Very thoughtless of your friend. Next time give your daughter a few bucks just for such situations.
_Posted via Mobile Device_


----------



## jayde (Jun 17, 2011)

AnotherEarthling said:


> Hi,
> First, my friends kids are mean and selfish to my daughter many times.


And from whom do you think your daughter's friends learned their charming behavior?

And no, you're not wrong for feeling bad towards bad manners.

I'm sure your daughter would never even consider telling a guest to 'get your own'. And I am equally sure that if she did, you would set her straight on such behavior and it wouldn't happen again.


----------



## tacoma (May 1, 2011)

golfergirl said:


> Very thoughtless of your friend. Next time give your daughter a few bucks just for such situations.
> _Posted via Mobile Device_


This is what I do.

No matter how young my daughter was I always made sure she had a couple of bucks in her pocket when she was going to an event without me.

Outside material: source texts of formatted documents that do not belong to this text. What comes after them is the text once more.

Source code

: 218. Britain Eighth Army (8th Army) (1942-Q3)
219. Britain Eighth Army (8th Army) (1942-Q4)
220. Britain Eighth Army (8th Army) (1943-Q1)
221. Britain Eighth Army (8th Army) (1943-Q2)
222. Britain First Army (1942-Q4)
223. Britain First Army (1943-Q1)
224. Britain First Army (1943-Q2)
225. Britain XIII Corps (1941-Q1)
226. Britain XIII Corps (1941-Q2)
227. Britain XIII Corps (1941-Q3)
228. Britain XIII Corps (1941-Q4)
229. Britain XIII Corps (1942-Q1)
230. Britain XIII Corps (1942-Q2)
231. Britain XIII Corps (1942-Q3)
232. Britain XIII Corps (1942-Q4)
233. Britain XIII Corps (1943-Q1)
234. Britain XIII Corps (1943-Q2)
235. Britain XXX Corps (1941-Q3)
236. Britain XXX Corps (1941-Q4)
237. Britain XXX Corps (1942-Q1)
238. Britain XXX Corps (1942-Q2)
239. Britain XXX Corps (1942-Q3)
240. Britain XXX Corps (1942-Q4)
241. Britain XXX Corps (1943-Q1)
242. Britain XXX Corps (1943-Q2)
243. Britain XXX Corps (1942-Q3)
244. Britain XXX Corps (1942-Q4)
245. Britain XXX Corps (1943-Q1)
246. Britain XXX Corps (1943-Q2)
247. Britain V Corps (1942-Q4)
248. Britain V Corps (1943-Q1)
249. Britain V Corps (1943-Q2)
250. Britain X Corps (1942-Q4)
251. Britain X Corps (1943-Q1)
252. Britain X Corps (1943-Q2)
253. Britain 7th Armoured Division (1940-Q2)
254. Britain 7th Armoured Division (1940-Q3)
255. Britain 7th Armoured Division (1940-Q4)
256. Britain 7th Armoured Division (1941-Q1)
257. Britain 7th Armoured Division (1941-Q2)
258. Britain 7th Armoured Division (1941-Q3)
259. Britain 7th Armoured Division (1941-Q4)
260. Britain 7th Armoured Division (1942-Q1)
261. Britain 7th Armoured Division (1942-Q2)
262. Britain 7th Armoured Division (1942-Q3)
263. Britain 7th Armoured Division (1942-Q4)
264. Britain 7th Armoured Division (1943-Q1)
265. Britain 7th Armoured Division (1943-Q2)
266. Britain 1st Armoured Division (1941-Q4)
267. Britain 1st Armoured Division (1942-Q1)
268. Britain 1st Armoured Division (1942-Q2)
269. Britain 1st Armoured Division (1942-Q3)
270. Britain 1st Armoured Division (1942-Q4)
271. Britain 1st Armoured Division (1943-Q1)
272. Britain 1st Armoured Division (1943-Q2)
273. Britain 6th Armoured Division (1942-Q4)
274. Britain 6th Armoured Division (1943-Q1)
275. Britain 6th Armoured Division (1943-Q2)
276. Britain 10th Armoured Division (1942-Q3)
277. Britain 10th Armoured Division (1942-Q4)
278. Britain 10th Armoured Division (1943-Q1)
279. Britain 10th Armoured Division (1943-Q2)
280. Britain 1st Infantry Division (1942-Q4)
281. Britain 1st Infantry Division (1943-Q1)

Your friend was wrong but this might mitigate this problem in the future.


----------



## AnotherEarthling (Oct 31, 2011)

tacoma said:


> This is what I do.
> 
> No matter how young my daughter was I always made sure she had a couple of bucks in her pocket when she was going to an event without me.
> 
> Your friend was wrong but this might mitigate this problem in the future.


I agree. I always do give her a few dollars before she goes out. This time I didn't. However, I did offer to give her money for the meal to pay but the parent declined. We always do that.


----------